Cade Metz of The New York Times described Bard as “more cautious” than ChatGPT, while Shirin Ghaffary of Vox called it “dry and uncontroversial” due to the reserved nature of its responses. The Washington Post columnist Geoffrey A. Fowler found Bard a mixed bag, noting that it acted cautiously but could show Internet-influenced bias. Writing for ZDNET, Sabrina Ortiz believed ChatGPT and Bing Chat were “more capable overall” in comparison to Bard, while Wired journalist Lauren Goode found her conversation with Bard “the most bizarre” of the three.
After the introduction of extensions, The New York Times‘ Kevin Roose found the update underwhelming and “a bit of a mess” while Business Insider‘s Lakshmi Varanasi found that Bard often leaned more into flattery than facts. In a 60 Minutes conversation with Hsiao, Google senior vice president James Manyika, and Pichai, CBS News correspondent Scott Pelley found Gemini “unsettling”.

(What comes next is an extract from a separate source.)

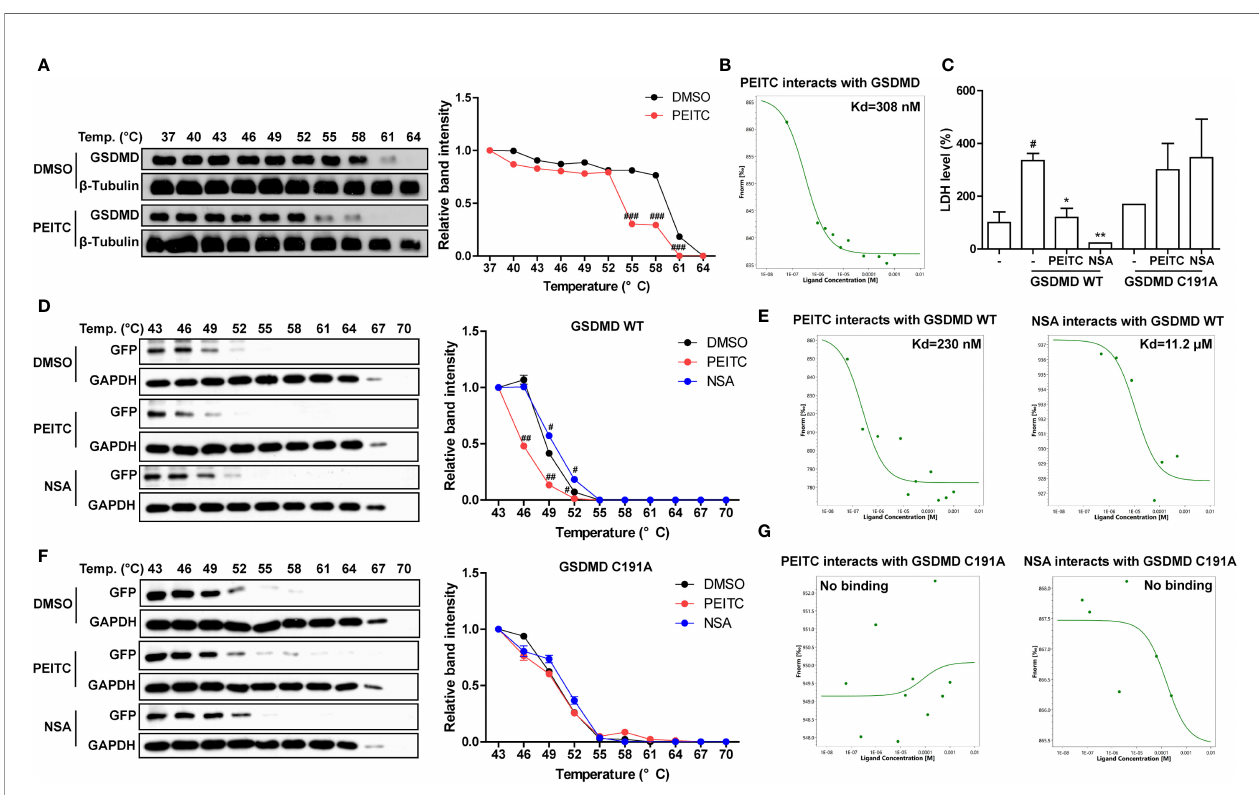
FIGURE 7 | PEITC directly inhibited GSDMD by interacting with cysteine 191 of GSDMD. (A) The effect of PEITC on the thermal stability of mouse GSDMD was detected by CETSA, and the line graph was used to show the remaining GSDMD amount at different temperatures. (B) The binding ability between PEITC and mouse GSDMD was detected by MST. (C) The secretion levels of LDH in cell culture supernatants. (D) The effect of PEITC and NSA on the thermal stability of human GSDMD WT. (E) The binding ability between human GSDMD WT and PEITC or NSA. (F) The effect of PEITC and NSA on the thermal stability of human GSDMD C191A. (G) The binding ability between human GSDMD C191A and PEITC or NSA. Data are presented as means ± SEM. # p < 0.05, ## p < 0.01, ### p < 0.001 vs. DMSO or blank, * p < 0.05, ** p < 0.01 vs. GSDMD WT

Associate professor Ethan Mollick of the Wharton School of the University of Pennsylvania was underwhelmed by its artistic ineptitude. The New York Times conducted a test with ChatGPT and Gemini regarding their ability to handle tasks expected of human assistants, and concluded that ChatGPT’s performance was vastly superior to that of Gemini.
NewsGuard, a tool that rates the credibility of news articles, found that Gemini was more skilled at debunking known conspiracy theories than ChatGPT. A report published by the Associated Press cautioned that Gemini and other chatbots were prone to generate “false and misleading information that threatened to disenfranchise voters”.